(Saved entries)
──────

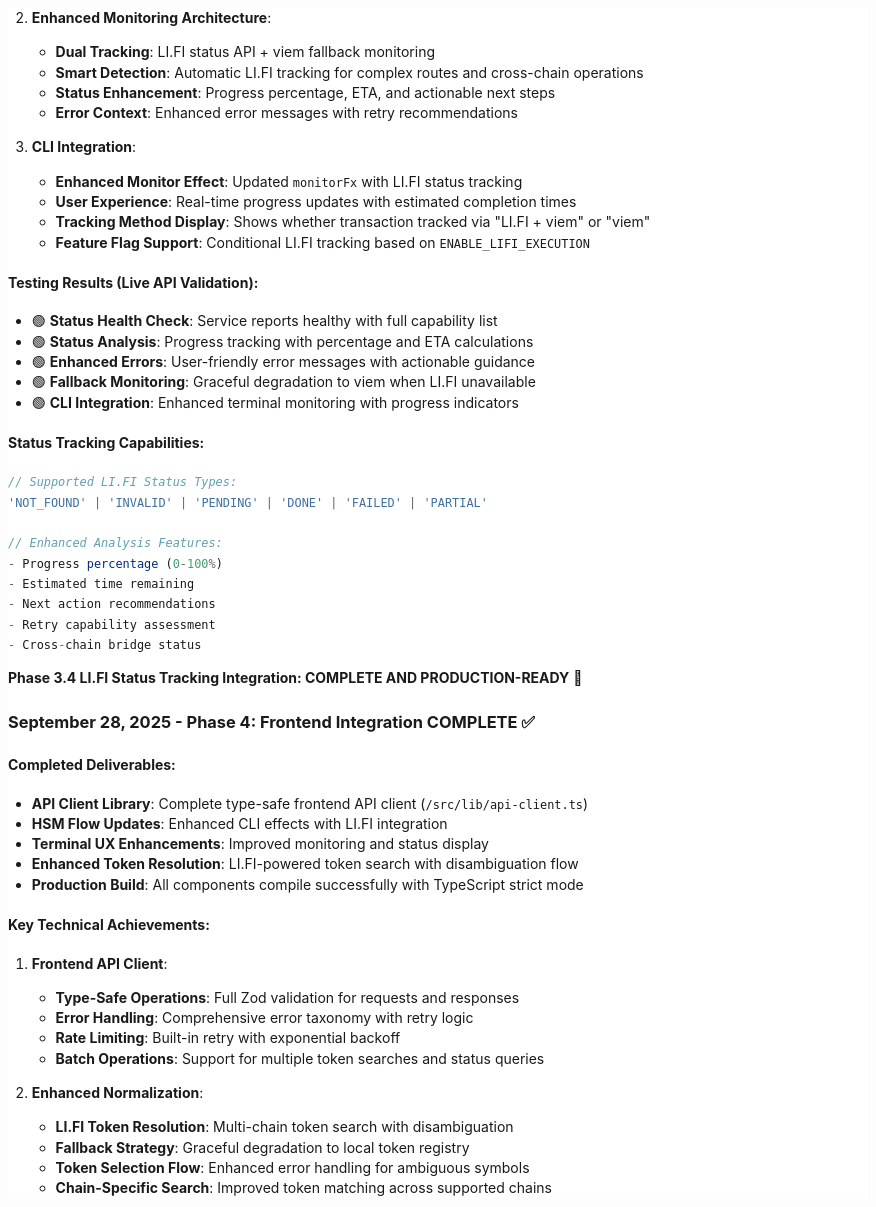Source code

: 2. **Enhanced Monitoring Architecture**:
   - **Dual Tracking**: LI.FI status API + viem fallback monitoring
   - **Smart Detection**: Automatic LI.FI tracking for complex routes and cross-chain operations
   - **Status Enhancement**: Progress percentage, ETA, and actionable next steps
   - **Error Context**: Enhanced error messages with retry recommendations

3. **CLI Integration**:
   - **Enhanced Monitor Effect**: Updated `monitorFx` with LI.FI status tracking
   - **User Experience**: Real-time progress updates with estimated completion times
   - **Tracking Method Display**: Shows whether transaction tracked via "LI.FI + viem" or "viem"
   - **Feature Flag Support**: Conditional LI.FI tracking based on `ENABLE_LIFI_EXECUTION`

#### **Testing Results (Live API Validation):**
- 🟢 **Status Health Check**: Service reports healthy with full capability list
- 🟢 **Status Analysis**: Progress tracking with percentage and ETA calculations
- 🟢 **Enhanced Errors**: User-friendly error messages with actionable guidance
- 🟢 **Fallback Monitoring**: Graceful degradation to viem when LI.FI unavailable
- 🟢 **CLI Integration**: Enhanced terminal monitoring with progress indicators

#### **Status Tracking Capabilities:**
```typescript
// Supported LI.FI Status Types:
'NOT_FOUND' | 'INVALID' | 'PENDING' | 'DONE' | 'FAILED' | 'PARTIAL'

// Enhanced Analysis Features:
- Progress percentage (0-100%)
- Estimated time remaining
- Next action recommendations
- Retry capability assessment
- Cross-chain bridge status
```

**Phase 3.4 LI.FI Status Tracking Integration: COMPLETE AND PRODUCTION-READY** 🚀

### September 28, 2025 - Phase 4: Frontend Integration COMPLETE ✅

#### **Completed Deliverables:**
- **API Client Library**: Complete type-safe frontend API client (`/src/lib/api-client.ts`)
- **HSM Flow Updates**: Enhanced CLI effects with LI.FI integration
- **Terminal UX Enhancements**: Improved monitoring and status display
- **Enhanced Token Resolution**: LI.FI-powered token search with disambiguation flow
- **Production Build**: All components compile successfully with TypeScript strict mode

#### **Key Technical Achievements:**
1. **Frontend API Client**:
   - **Type-Safe Operations**: Full Zod validation for requests and responses
   - **Error Handling**: Comprehensive error taxonomy with retry logic
   - **Rate Limiting**: Built-in retry with exponential backoff
   - **Batch Operations**: Support for multiple token searches and status queries

2. **Enhanced Normalization**:
   - **LI.FI Token Resolution**: Multi-chain token search with disambiguation
   - **Fallback Strategy**: Graceful degradation to local token registry
   - **Token Selection Flow**: Enhanced error handling for ambiguous symbols
   - **Chain-Specific Search**: Improved token matching across supported chains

──────

Set down, unchanged, the line that contains "- 🟢 **Status Analysis**: Progress" together with every later line in the records, through the last one.

- 🟢 **Status Analysis**: Progress tracking with percentage and ETA calculations
- 🟢 **Enhanced Errors**: User-friendly error messages with actionable guidance
- 🟢 **Fallback Monitoring**: Graceful degradation to viem when LI.FI unavailable
- 🟢 **CLI Integration**: Enhanced terminal monitoring with progress indicators

#### **Status Tracking Capabilities:**
```typescript
// Supported LI.FI Status Types:
'NOT_FOUND' | 'INVALID' | 'PENDING' | 'DONE' | 'FAILED' | 'PARTIAL'

// Enhanced Analysis Features:
- Progress percentage (0-100%)
- Estimated time remaining
- Next action recommendations
- Retry capability assessment
- Cross-chain bridge status
```

**Phase 3.4 LI.FI Status Tracking Integration: COMPLETE AND PRODUCTION-READY** 🚀

### September 28, 2025 - Phase 4: Frontend Integration COMPLETE ✅

#### **Completed Deliverables:**
- **API Client Library**: Complete type-safe frontend API client (`/src/lib/api-client.ts`)
- **HSM Flow Updates**: Enhanced CLI effects with LI.FI integration
- **Terminal UX Enhancements**: Improved monitoring and status display
- **Enhanced Token Resolution**: LI.FI-powered token search with disambiguation flow
- **Production Build**: All components compile successfully with TypeScript strict mode

#### **Key Technical Achievements:**
1. **Frontend API Client**:
   - **Type-Safe Operations**: Full Zod validation for requests and responses
   - **Error Handling**: Comprehensive error taxonomy with retry logic
   - **Rate Limiting**: Built-in retry with exponential backoff
   - **Batch Operations**: Support for multiple token searches and status queries

2. **Enhanced Normalization**:
   - **LI.FI Token Resolution**: Multi-chain token search with disambiguation
   - **Fallback Strategy**: Graceful degradation to local token registry
   - **Token Selection Flow**: Enhanced error handling for ambiguous symbols
   - **Chain-Specific Search**: Improved token matching across supported chains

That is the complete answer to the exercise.